Nothing should appear in the answer except the lines from the one containing "M545,1088L559,1106L584,1119L648,1173" through the end of the records below, written out exactly.
________________________
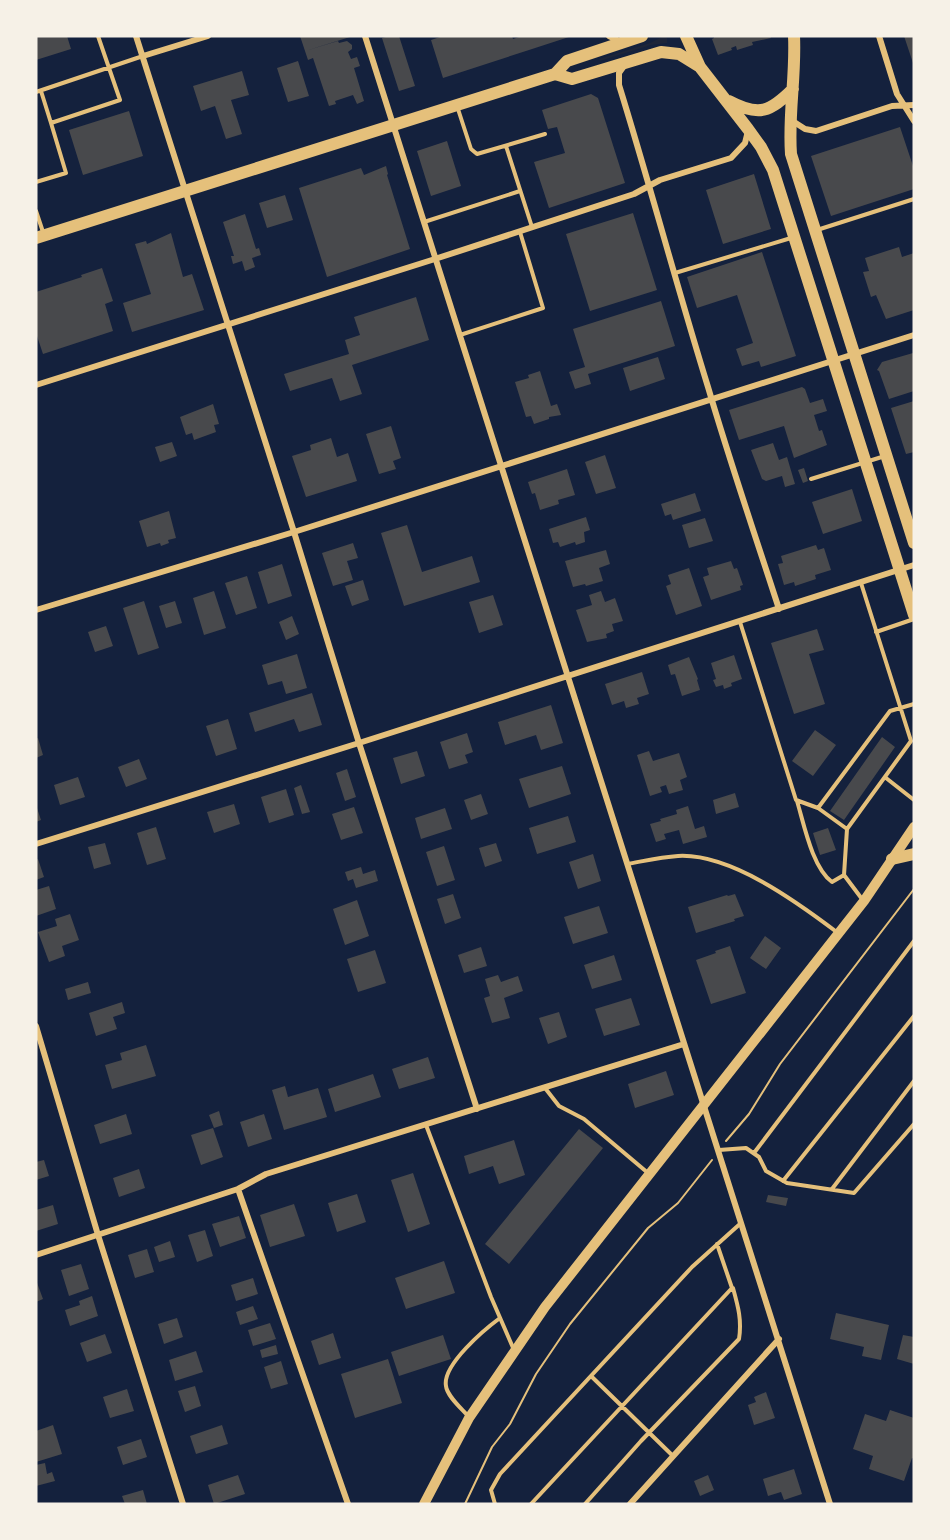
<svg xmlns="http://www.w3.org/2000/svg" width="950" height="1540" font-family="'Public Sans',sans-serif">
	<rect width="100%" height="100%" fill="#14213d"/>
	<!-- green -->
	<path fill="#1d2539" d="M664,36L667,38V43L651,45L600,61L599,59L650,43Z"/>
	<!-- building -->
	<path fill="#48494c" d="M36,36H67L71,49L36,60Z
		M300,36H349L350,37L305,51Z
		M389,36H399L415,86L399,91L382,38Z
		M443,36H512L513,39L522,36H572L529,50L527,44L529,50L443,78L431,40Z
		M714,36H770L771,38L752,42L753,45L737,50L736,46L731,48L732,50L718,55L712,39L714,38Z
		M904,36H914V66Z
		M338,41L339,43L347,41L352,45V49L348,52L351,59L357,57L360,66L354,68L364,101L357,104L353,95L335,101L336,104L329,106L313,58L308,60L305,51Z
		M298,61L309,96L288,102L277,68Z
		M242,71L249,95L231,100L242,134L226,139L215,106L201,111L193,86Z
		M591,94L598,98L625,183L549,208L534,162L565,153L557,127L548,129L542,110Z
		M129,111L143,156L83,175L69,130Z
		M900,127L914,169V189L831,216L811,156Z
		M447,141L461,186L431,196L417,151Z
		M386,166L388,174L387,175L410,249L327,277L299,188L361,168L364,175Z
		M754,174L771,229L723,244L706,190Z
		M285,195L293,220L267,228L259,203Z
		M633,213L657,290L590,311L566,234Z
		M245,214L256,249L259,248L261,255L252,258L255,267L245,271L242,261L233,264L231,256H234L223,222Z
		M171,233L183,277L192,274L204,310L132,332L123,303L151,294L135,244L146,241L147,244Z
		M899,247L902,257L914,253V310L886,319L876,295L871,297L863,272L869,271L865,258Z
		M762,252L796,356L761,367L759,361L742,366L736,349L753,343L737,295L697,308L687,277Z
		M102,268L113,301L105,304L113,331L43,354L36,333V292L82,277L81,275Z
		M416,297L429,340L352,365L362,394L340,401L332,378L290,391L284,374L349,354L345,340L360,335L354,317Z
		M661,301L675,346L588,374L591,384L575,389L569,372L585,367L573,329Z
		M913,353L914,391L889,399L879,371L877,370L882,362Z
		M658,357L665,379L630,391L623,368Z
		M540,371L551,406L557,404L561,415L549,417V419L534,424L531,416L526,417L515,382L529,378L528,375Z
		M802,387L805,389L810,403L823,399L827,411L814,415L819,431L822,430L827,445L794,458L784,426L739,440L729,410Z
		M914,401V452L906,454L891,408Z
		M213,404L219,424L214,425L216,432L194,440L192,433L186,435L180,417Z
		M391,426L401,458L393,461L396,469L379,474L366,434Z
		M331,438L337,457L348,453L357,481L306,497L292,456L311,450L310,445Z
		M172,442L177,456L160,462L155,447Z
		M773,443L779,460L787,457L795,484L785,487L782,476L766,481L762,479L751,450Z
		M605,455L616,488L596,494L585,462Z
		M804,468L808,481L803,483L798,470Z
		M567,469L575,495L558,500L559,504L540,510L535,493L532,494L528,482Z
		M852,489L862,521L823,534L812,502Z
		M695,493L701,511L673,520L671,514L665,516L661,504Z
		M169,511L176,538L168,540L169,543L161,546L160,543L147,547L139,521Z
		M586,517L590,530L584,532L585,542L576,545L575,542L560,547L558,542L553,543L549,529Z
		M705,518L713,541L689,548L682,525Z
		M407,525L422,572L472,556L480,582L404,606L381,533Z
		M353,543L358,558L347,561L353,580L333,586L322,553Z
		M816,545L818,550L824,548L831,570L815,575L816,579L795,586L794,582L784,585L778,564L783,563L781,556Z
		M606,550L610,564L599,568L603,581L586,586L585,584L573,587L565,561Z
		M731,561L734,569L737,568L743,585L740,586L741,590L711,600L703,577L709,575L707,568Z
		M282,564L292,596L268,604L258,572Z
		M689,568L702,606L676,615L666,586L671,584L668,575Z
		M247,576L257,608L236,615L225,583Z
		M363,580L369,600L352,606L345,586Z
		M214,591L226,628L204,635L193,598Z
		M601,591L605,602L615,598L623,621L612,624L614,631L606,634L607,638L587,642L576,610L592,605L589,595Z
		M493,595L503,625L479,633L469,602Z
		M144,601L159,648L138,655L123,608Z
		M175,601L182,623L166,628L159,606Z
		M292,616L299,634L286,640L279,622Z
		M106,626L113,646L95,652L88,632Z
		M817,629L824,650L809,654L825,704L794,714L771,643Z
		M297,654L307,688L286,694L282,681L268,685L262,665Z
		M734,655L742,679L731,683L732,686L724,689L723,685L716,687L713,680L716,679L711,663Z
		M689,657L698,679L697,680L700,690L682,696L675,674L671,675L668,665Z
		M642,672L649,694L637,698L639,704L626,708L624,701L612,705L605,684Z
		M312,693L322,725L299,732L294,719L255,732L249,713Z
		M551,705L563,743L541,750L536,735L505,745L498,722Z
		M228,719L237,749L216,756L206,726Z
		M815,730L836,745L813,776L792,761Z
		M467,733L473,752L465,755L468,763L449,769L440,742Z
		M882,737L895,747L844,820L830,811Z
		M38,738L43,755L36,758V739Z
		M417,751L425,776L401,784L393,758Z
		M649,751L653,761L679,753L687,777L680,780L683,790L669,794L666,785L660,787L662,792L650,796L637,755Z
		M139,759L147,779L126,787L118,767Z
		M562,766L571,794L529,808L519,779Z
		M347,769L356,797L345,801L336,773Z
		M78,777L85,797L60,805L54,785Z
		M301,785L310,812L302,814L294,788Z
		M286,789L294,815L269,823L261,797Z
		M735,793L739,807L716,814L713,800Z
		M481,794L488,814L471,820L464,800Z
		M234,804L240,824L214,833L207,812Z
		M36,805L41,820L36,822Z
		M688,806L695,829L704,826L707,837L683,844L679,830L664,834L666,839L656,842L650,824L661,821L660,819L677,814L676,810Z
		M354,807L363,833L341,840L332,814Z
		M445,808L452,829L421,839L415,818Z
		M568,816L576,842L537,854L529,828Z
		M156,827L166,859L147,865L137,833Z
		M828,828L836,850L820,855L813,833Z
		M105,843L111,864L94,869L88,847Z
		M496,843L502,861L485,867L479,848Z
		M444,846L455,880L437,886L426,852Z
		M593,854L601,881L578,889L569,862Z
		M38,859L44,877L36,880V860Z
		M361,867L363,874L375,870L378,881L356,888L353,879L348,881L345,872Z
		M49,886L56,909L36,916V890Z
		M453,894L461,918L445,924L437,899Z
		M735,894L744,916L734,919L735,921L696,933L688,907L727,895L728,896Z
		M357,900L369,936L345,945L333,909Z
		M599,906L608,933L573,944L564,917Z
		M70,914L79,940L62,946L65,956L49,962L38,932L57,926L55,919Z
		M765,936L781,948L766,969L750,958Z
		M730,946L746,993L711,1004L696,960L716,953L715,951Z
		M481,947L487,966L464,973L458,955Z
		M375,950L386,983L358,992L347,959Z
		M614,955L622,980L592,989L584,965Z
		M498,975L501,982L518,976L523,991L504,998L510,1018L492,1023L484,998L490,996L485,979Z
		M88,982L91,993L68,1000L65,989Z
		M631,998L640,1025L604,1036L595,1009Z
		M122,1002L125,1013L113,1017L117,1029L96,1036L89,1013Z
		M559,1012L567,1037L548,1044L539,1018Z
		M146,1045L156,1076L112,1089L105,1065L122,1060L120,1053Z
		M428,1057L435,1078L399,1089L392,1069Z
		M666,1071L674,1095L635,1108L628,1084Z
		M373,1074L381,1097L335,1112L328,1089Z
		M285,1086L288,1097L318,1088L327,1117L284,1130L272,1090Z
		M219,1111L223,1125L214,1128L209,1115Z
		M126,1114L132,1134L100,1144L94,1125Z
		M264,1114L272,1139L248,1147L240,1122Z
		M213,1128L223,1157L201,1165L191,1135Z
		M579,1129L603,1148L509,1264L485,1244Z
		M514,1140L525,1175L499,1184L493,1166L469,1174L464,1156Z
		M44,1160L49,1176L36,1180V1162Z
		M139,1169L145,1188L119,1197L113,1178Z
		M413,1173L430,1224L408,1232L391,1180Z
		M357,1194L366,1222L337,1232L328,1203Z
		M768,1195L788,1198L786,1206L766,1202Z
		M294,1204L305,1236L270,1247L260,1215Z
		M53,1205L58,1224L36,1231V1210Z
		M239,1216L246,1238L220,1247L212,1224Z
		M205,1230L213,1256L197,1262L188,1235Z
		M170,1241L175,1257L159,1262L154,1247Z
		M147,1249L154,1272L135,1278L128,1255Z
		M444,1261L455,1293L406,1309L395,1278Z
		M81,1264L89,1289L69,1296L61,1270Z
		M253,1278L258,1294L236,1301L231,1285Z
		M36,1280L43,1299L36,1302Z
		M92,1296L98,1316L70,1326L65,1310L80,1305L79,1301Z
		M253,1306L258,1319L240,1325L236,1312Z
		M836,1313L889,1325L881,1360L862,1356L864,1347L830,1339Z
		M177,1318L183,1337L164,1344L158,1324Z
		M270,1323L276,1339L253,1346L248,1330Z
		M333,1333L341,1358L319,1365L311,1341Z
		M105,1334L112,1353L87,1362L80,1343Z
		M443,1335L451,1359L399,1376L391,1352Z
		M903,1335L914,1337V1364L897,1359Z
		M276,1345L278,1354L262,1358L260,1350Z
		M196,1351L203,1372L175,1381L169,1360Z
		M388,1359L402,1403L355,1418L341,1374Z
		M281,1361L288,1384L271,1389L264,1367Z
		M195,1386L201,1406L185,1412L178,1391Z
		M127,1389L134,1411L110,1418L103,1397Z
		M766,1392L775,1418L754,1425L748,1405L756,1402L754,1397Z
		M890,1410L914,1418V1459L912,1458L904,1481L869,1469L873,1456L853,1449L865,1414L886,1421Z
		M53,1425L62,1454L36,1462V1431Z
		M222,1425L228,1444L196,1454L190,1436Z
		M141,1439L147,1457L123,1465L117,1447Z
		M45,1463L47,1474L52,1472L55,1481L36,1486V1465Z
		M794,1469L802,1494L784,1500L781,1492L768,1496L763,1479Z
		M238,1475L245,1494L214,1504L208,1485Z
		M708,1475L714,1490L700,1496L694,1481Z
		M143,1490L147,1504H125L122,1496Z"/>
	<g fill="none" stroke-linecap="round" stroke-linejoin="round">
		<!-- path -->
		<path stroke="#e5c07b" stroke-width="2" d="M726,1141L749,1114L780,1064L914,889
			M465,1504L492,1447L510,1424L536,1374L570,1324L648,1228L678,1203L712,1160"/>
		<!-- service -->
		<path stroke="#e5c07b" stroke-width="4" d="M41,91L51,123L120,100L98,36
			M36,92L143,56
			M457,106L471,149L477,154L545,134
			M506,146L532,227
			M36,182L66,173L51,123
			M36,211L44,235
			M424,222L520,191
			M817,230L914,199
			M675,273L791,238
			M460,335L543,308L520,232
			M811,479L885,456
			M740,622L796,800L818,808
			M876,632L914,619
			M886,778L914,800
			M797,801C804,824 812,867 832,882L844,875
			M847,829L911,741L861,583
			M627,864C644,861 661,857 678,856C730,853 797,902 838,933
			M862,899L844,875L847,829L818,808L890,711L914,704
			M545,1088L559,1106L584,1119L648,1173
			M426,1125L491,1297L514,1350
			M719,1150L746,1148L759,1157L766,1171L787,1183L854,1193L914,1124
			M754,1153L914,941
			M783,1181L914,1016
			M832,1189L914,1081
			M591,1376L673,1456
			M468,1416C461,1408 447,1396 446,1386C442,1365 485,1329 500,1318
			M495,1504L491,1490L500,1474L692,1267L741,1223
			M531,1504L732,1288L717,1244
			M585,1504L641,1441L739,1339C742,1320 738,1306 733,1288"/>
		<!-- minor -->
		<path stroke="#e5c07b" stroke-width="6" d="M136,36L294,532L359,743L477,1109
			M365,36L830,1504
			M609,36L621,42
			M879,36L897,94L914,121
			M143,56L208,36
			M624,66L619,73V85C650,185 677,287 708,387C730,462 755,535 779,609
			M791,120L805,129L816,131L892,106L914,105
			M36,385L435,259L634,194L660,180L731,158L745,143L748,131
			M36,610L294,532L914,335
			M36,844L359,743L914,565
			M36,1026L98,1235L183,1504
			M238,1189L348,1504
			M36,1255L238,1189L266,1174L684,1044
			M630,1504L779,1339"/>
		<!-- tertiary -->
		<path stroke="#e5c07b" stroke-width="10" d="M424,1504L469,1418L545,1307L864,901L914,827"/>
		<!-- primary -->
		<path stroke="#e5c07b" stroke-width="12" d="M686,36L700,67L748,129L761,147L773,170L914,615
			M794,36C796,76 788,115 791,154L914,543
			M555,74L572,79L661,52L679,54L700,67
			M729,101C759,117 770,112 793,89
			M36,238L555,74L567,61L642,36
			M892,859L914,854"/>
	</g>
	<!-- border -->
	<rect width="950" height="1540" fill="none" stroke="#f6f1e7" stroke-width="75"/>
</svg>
________________________
### Response below
			M545,1088L559,1106L584,1119L648,1173
			M426,1125L491,1297L514,1350
			M719,1150L746,1148L759,1157L766,1171L787,1183L854,1193L914,1124
			M754,1153L914,941
			M783,1181L914,1016
			M832,1189L914,1081
			M591,1376L673,1456
			M468,1416C461,1408 447,1396 446,1386C442,1365 485,1329 500,1318
			M495,1504L491,1490L500,1474L692,1267L741,1223
			M531,1504L732,1288L717,1244
			M585,1504L641,1441L739,1339C742,1320 738,1306 733,1288"/>
		<!-- minor -->
		<path stroke="#e5c07b" stroke-width="6" d="M136,36L294,532L359,743L477,1109
			M365,36L830,1504
			M609,36L621,42
			M879,36L897,94L914,121
			M143,56L208,36
			M624,66L619,73V85C650,185 677,287 708,387C730,462 755,535 779,609
			M791,120L805,129L816,131L892,106L914,105
			M36,385L435,259L634,194L660,180L731,158L745,143L748,131
			M36,610L294,532L914,335
			M36,844L359,743L914,565
			M36,1026L98,1235L183,1504
			M238,1189L348,1504
			M36,1255L238,1189L266,1174L684,1044
			M630,1504L779,1339"/>
		<!-- tertiary -->
		<path stroke="#e5c07b" stroke-width="10" d="M424,1504L469,1418L545,1307L864,901L914,827"/>
		<!-- primary -->
		<path stroke="#e5c07b" stroke-width="12" d="M686,36L700,67L748,129L761,147L773,170L914,615
			M794,36C796,76 788,115 791,154L914,543
			M555,74L572,79L661,52L679,54L700,67
			M729,101C759,117 770,112 793,89
			M36,238L555,74L567,61L642,36
			M892,859L914,854"/>
	</g>
	<!-- border -->
	<rect width="950" height="1540" fill="none" stroke="#f6f1e7" stroke-width="75"/>
</svg>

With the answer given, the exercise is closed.